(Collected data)
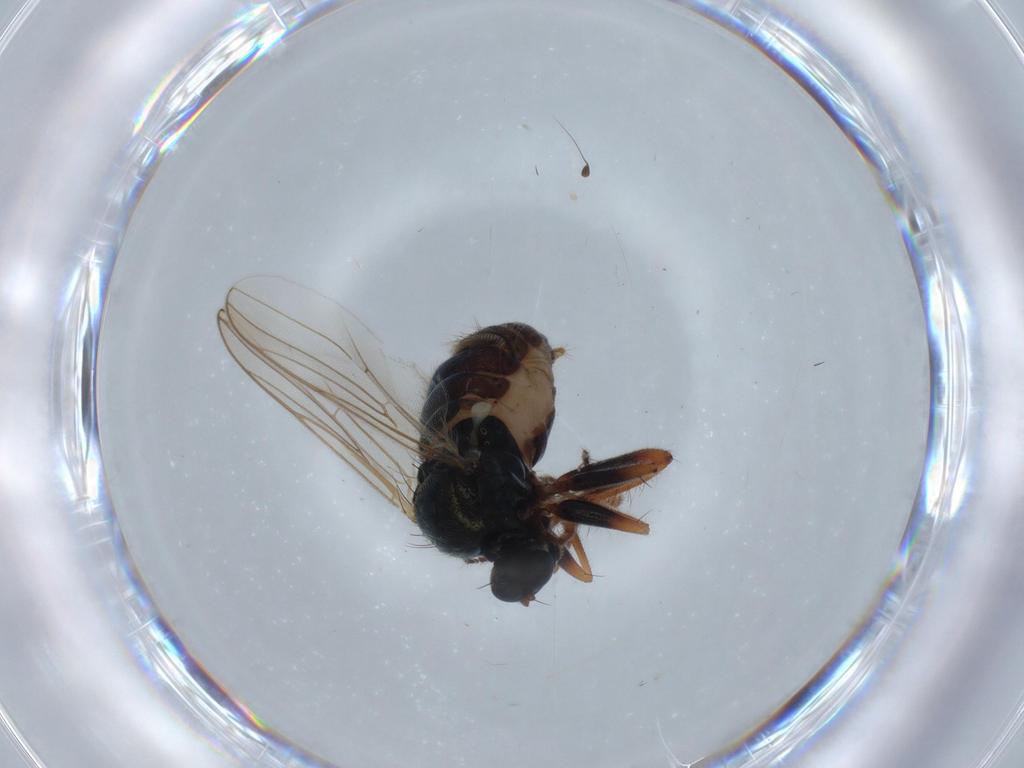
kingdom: Animalia
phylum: Arthropoda
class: Insecta
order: Diptera
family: Hybotidae
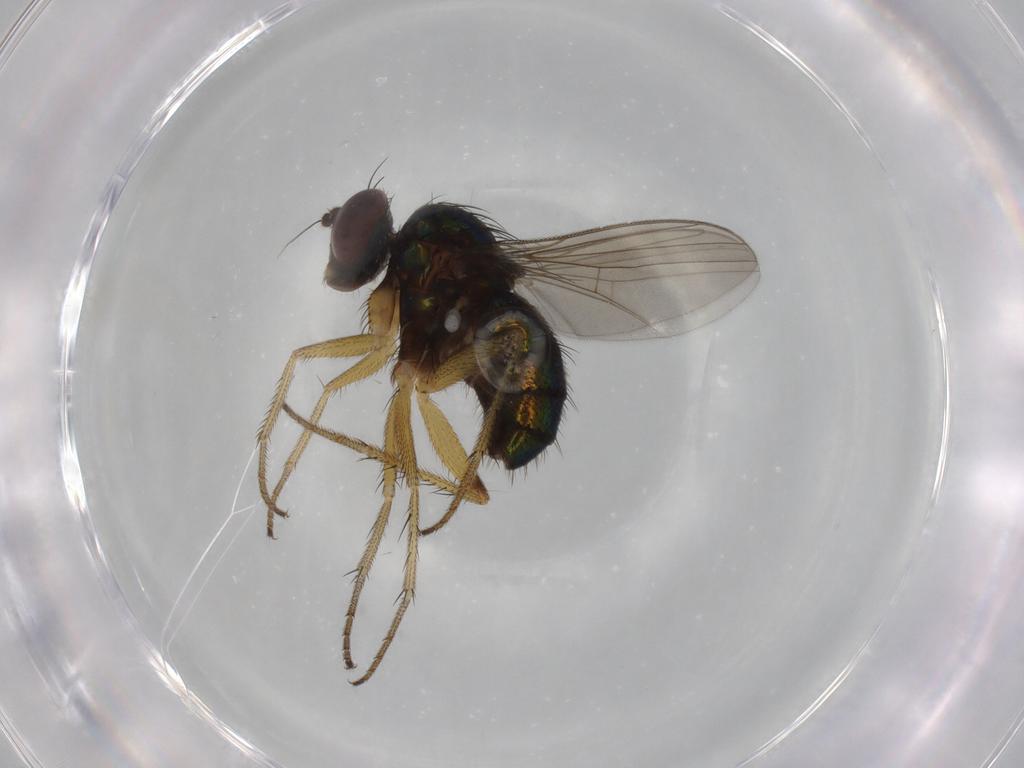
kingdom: Animalia
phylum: Arthropoda
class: Insecta
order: Diptera
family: Dolichopodidae
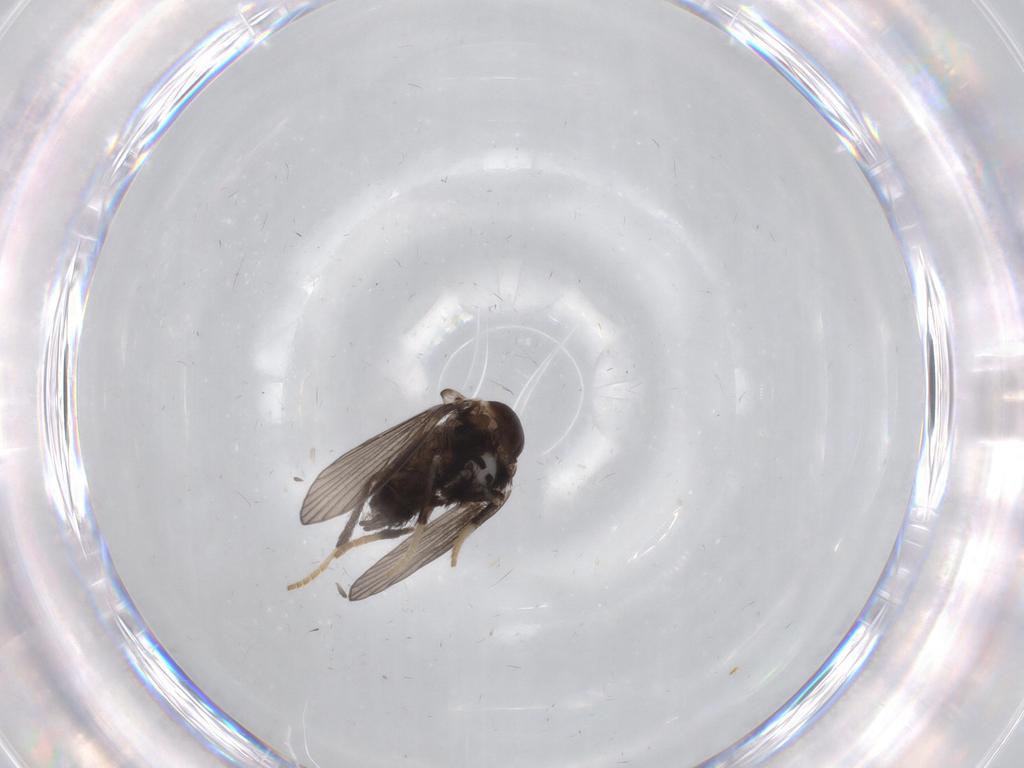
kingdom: Animalia
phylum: Arthropoda
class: Insecta
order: Diptera
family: Psychodidae
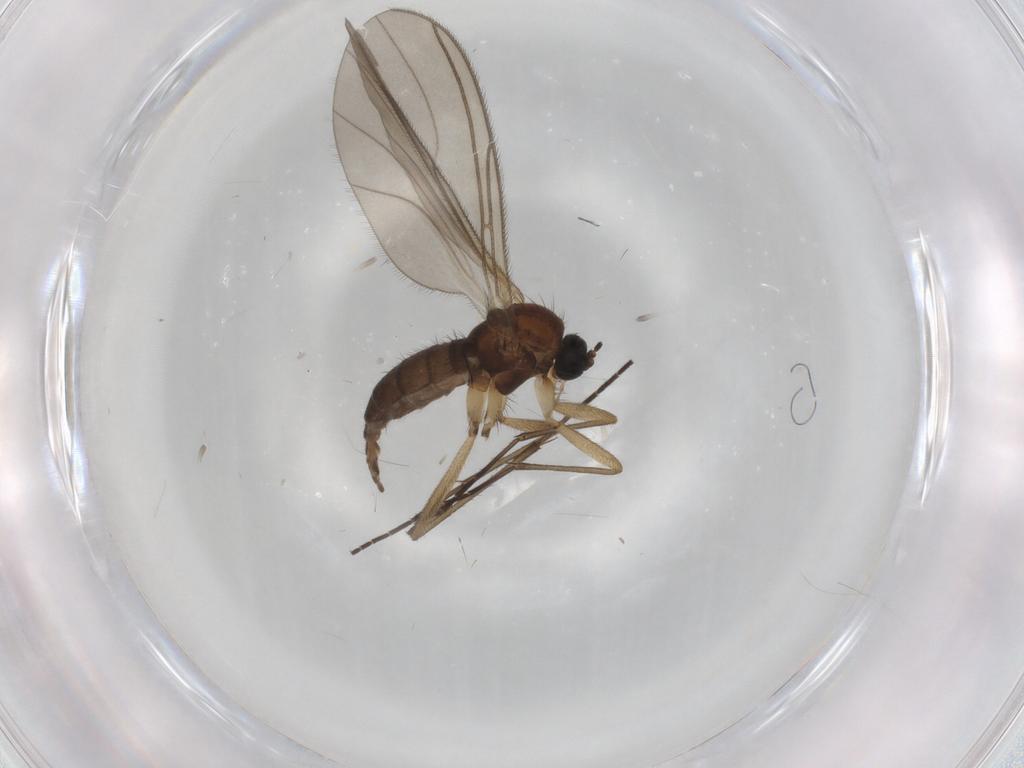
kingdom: Animalia
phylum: Arthropoda
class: Insecta
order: Diptera
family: Sciaridae
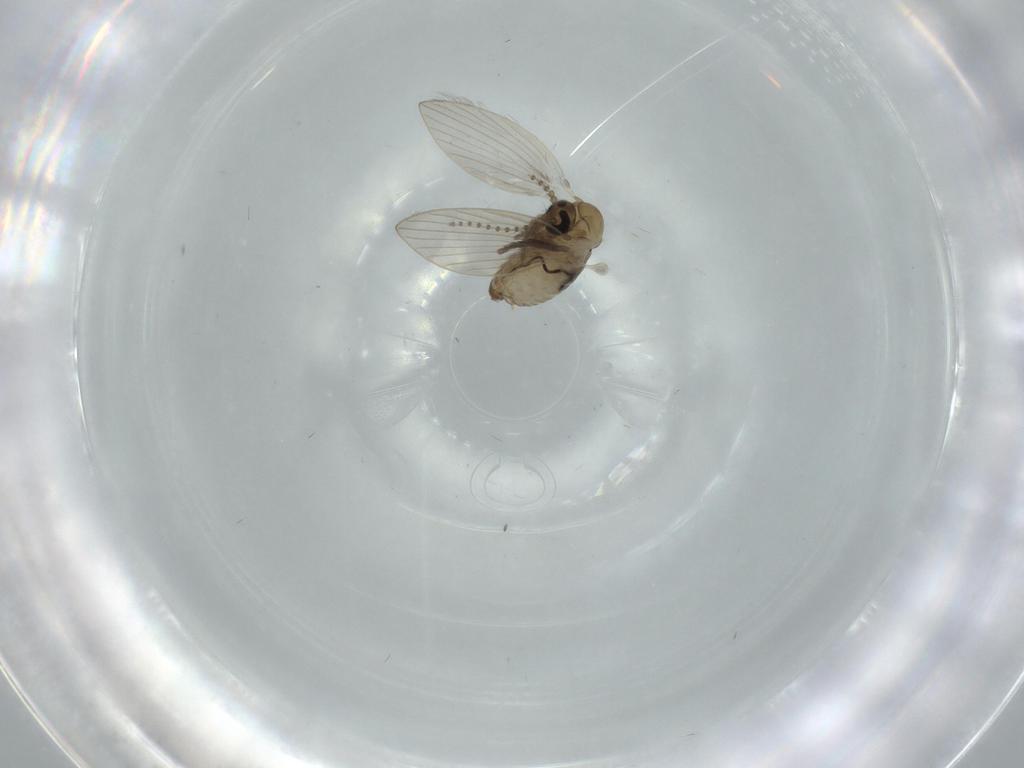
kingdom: Animalia
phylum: Arthropoda
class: Insecta
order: Diptera
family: Psychodidae
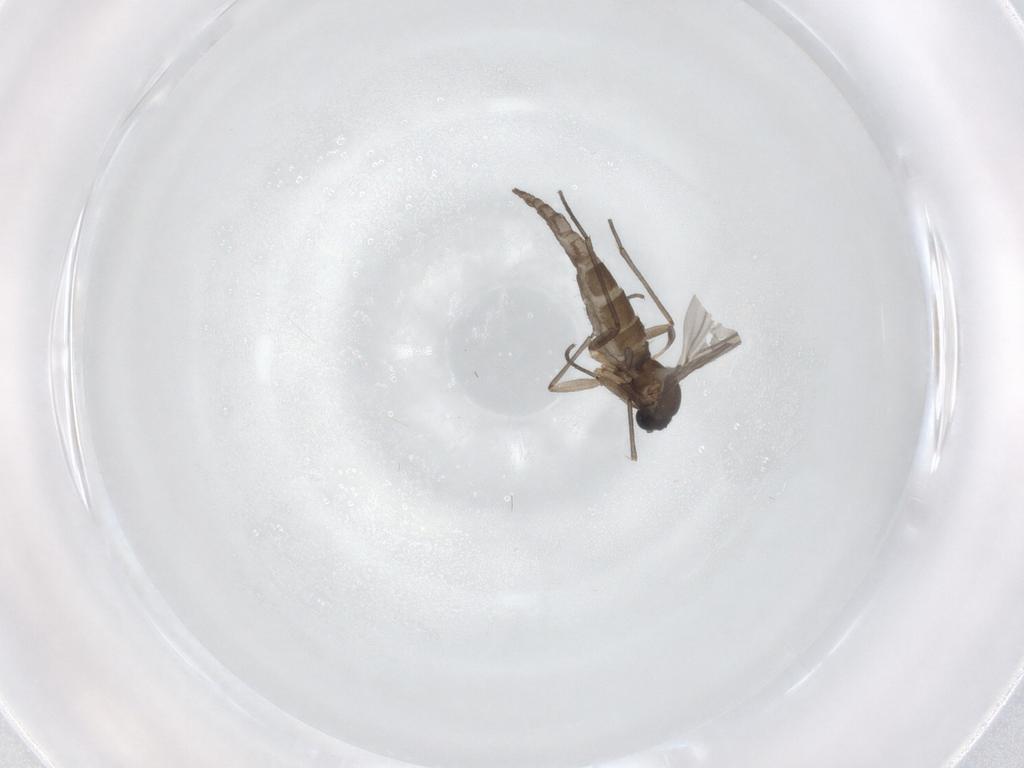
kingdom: Animalia
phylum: Arthropoda
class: Insecta
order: Diptera
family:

Work instructions
Write out the taxonomic lines from every row above exactly as they appear, leaving out the pictures.

Solution
kingdom: Animalia
phylum: Arthropoda
class: Insecta
order: Diptera
family: Hybotidae
kingdom: Animalia
phylum: Arthropoda
class: Insecta
order: Diptera
family: Dolichopodidae
kingdom: Animalia
phylum: Arthropoda
class: Insecta
order: Diptera
family: Psychodidae
kingdom: Animalia
phylum: Arthropoda
class: Insecta
order: Diptera
family: Sciaridae
kingdom: Animalia
phylum: Arthropoda
class: Insecta
order: Diptera
family: Psychodidae
kingdom: Animalia
phylum: Arthropoda
class: Insecta
order: Diptera
family:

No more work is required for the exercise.